For the third year in a row wildlife officials have counted roughly the same number of elk in the Northern Yellowstone herd, signaling a stabilized population after a relatively steady 20-year decline, starting when wolves were reintroduced into the ecosystem in 1995.
“What we can say from this survey, looking at the big picture, is that it’s a really abundant herd,” said Karen Loveless, the Fish, Wildlife and Parks biologist in Livingston. “The herd has stabilized. It’s no longer in decline. I feel confident in saying that because the number has been around 5,000 for three years. We’re also seeing improved recruitment.”
The elk counts were conducted on Jan. 15 by the Northern Yellowstone Cooperative Wildlife Working Group — which includes biologists from FWP, Yellowstone National Park, the Forest Service and U.S. Geological Survey. The counts showed 5,349 elk, including 573 elk inside Yellowstone National Park and 4,776 elk north of the park.
The 2017 count was 9 percent higher than the 2016 survey results of 4,912 elk, and was 37 percent higher than the lowest count of 3,915 elk in 2013. The 2014 count was lower but is believed to be inaccurate. This year’s count of 5,349 was the highest in seven years.
During good surveys it’s estimated that up to 91 percent of the elk are counted. On average the surveys have detected 75 percent of the population.
“It seems like we might be hitting an equilibrium that provides stability,” Loveless said. “That’s what we’re striving for.”
Another noteworthy outcome of the survey was that more elk — 89 percent of those counted — were seen north of the Yellowstone National Park boundary. In the past four years the average outmigration has been around 77 percent, Loveless said.
The report from Loveless indicated several possibilities for more elk migrating out of the park, including: “increased vulnerability of elk at higher elevations to predation and lower recruitment to replace these animals, as well as higher survival of elk outside the park following reductions in antlerless harvest and higher recruitment in the lower-elevation portions of the northern range compared to higher-elevation areas.”
Of the elk that Loveless counted, she saw more in smaller groups — some up relatively high, indicating that snow cover may not be a reason for more elk migrating out of the park — and more elk farther north than she’s seen in the past seven years that she’s been conducting the survey. The largest group spotted numbered more than 500 head.
With the number of elk increasing, FWP is reaching the top end of its population objective for Hunting District 313 north of the park — which has been set at between 3,000 and 5,000 elk.
As more elk move out of the park and the population slowly grows, FWP continues to employ three hazers to keep elk and cattle separated to reduce the chances that elk exposed to brucellosis may transmit the virus to cattle. The agency also allows management hunts to remove elk as a way to move them off property. Last year eight elk were killed in what’s known as elk management removals, or EMRs.

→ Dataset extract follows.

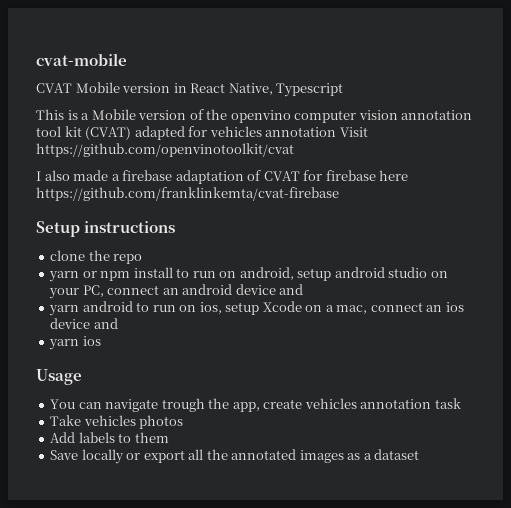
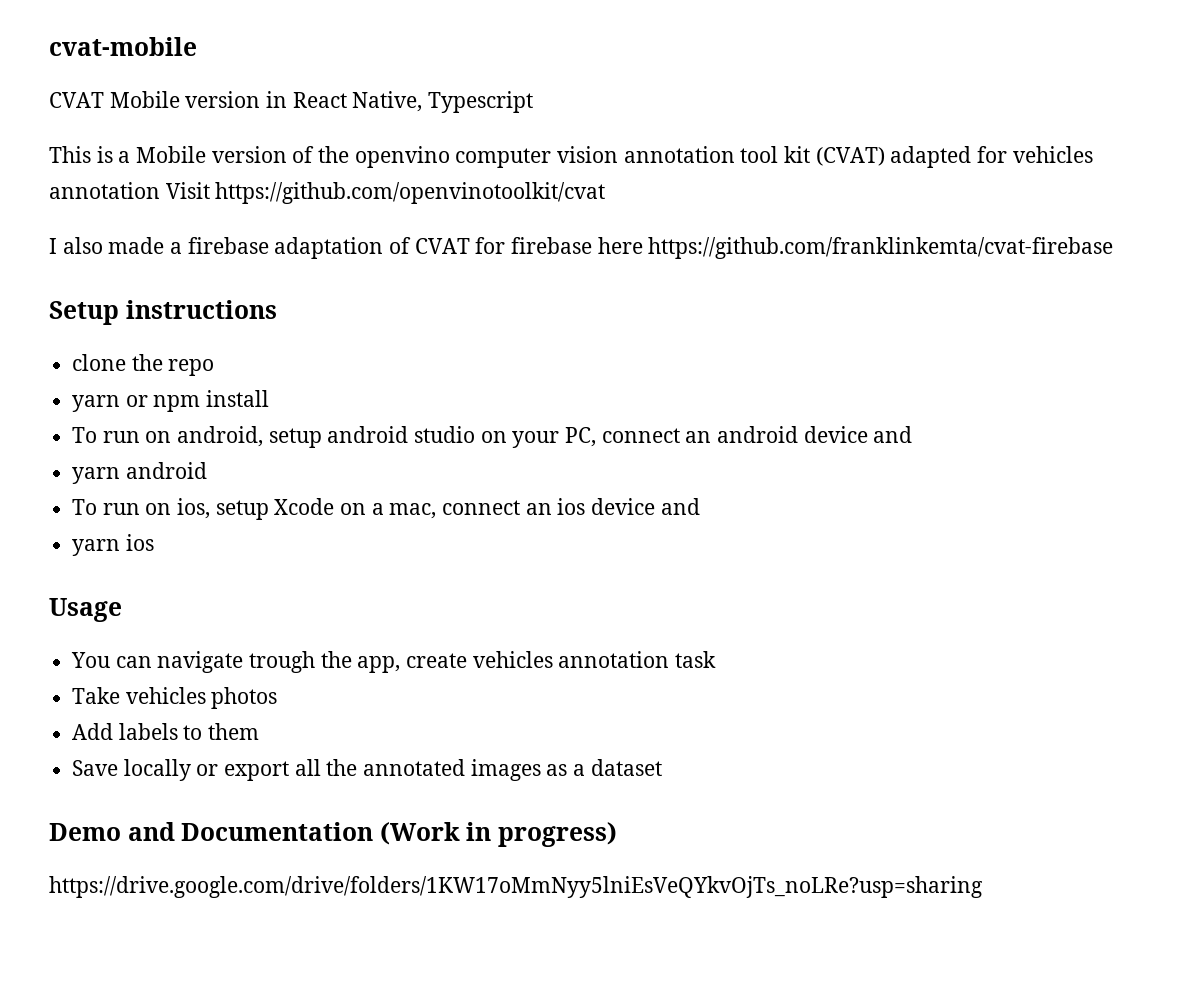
[176,268,190,278] to -> [72,427,98,443] // To
[136,302,150,312] to -> [72,499,98,515] // To
(420, 454) none -> [49,822,618,847] [49,876,983,898] // Demo and Documentation (Work in progress) // https://drive.google.com/drive/folders/1KW17oMmNyy5lniEsVeQYkvOjTs_noLRe?usp=sharing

“We expect to use it again, but we want to use it strategically,” Loveless said. “The elk need to learn there’s an area where they aren’t safe.”
To help FWP understand how effective its different methods are for keeping elk and cattle apart, the agency will begin a study in February using 40 GPS-collared elk to see how they move, how far they move and how long they stay away. The data could also show if the elk mingling with cattle are residents or migrants, as well as where they go to give birth to calves. Infected birthing material is believed to be the main cause of brucellosis transmission.
The January survey estimates overall elk numbers and population trends. A March survey will estimate calf recruitment and bull ratios.
Also by March, FWP should have harvest data available from the hunting district. Last season the agency limited the bull elk hunt in its final two weeks to 50 permit holders in an attempt to cut the bull harvest. Unlimited brow-tined bull elk hunting was allowed during the first three weeks of the season.
Loveless said it was her impression that mild weather meant few elk migrated from the park during the rifle season, meaning most of the harvest was concentrated on local elk.
The controversial reduction in hunter opportunity was initiated after FWP’s annual trend count showed the number of adult bulls per 100 cows counted in Montana fell to 2.7 last winter. FWP has set the ideal number at 10 per 100 cows. The last time the count for the herd was above 10 bulls per 100 cows was in 2002.